The text of every record, exactly as given and with no pictures, should be your output.

Dataset entries:
=======
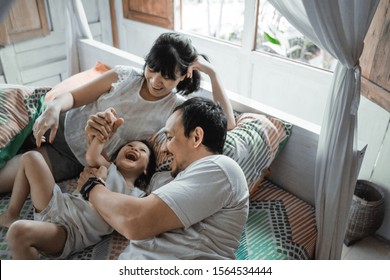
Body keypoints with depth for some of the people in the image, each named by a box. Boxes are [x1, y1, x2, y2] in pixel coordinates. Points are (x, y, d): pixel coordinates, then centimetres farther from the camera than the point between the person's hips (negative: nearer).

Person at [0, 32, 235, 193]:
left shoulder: (178, 108, -10)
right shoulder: (124, 76, -7)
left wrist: (212, 72, -22)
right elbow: (73, 96, -2)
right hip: (59, 126, 3)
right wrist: (53, 108, -26)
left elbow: (228, 125, -21)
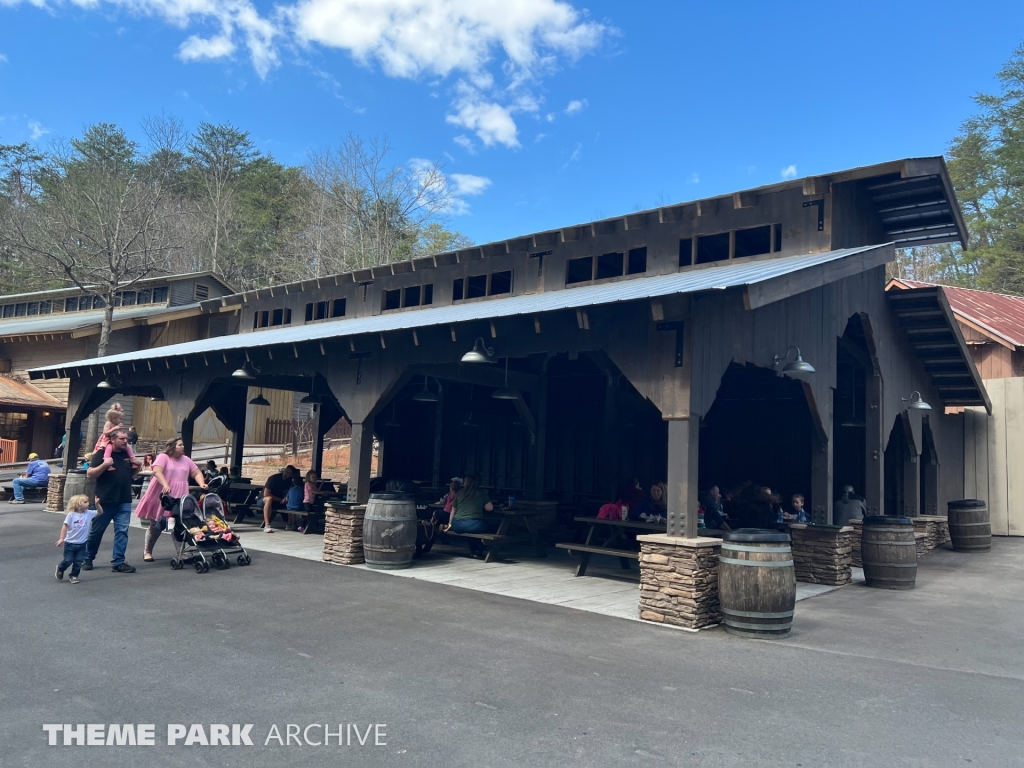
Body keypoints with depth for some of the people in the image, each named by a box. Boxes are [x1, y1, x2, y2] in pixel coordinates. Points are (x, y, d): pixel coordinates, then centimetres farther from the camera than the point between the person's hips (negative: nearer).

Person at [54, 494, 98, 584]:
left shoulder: (89, 513, -5)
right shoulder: (71, 515, -14)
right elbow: (65, 527, -11)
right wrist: (61, 538, -14)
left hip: (82, 544, 3)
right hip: (70, 543, -3)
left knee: (78, 561, 5)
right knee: (68, 560, 4)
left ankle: (74, 576, 22)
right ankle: (60, 568, 35)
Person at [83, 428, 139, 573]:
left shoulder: (127, 454, 9)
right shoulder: (102, 453, -6)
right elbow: (90, 475, -10)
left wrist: (137, 467, 1)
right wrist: (105, 464, -24)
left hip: (124, 501, 4)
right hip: (105, 501, -4)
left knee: (122, 531, -1)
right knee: (96, 531, 9)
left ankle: (118, 562, 2)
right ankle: (87, 558, 27)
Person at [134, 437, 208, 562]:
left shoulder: (186, 460, 12)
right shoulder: (163, 457, -6)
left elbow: (197, 473, 11)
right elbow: (157, 472, -20)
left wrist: (201, 484, -8)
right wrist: (165, 485, -34)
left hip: (179, 498, 4)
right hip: (161, 496, -4)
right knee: (155, 526, 6)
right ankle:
=======
**WRITTEN RESPONSE:**
Body keypoints with depth for some of the people in the image, each named by a box. Boxes are [x1, y1, x2, y2] in pixel coordinates. Points are (x, y, d): pixel coordinates, then centimetres farther from the camera than the point between the person's hips (negative: nearer).

Person at [0, 32, 235, 193]:
left shoulder: (178, 108, -10)
right shoulder: (124, 76, -7)
left wrist: (212, 72, -22)
right elbow: (73, 96, -2)
right hip: (59, 126, 3)
right wrist: (53, 108, -26)
left elbow: (228, 125, -21)
Body keypoints with depth for some of the people in the image, each named by a box. Boxes are [x1, y1, x2, y2] in pixel coordinates. Points are (x, y, d): pixel coordinates, then centimetres farther from the camera than the point between the person's hips (negative: nearer).

Person at [54, 494, 98, 584]:
left shoulder: (89, 513, -5)
right shoulder: (71, 515, -14)
right elbow: (65, 527, -11)
right wrist: (61, 538, -14)
left hip: (82, 544, 3)
right hip: (70, 543, -3)
left knee: (78, 561, 5)
right knee: (68, 560, 4)
left ankle: (74, 576, 22)
right ankle: (60, 568, 35)
Person at [83, 428, 139, 573]:
left shoulder: (127, 454, 9)
right shoulder: (102, 453, -6)
right elbow: (90, 475, -10)
left wrist: (137, 467, 1)
right wrist: (105, 464, -24)
left hip: (124, 501, 4)
right hip: (105, 501, -4)
left knee: (122, 531, -1)
right knee: (96, 531, 9)
left ankle: (118, 562, 2)
right ankle: (87, 558, 27)
Person at [134, 437, 208, 562]:
left shoulder: (186, 460, 12)
right shoulder: (163, 457, -6)
left elbow: (197, 473, 11)
right elbow: (157, 472, -20)
left wrist: (201, 484, -8)
right wrist: (165, 485, -34)
left hip: (179, 498, 4)
right hip: (161, 496, -4)
right knee: (155, 526, 6)
right ankle:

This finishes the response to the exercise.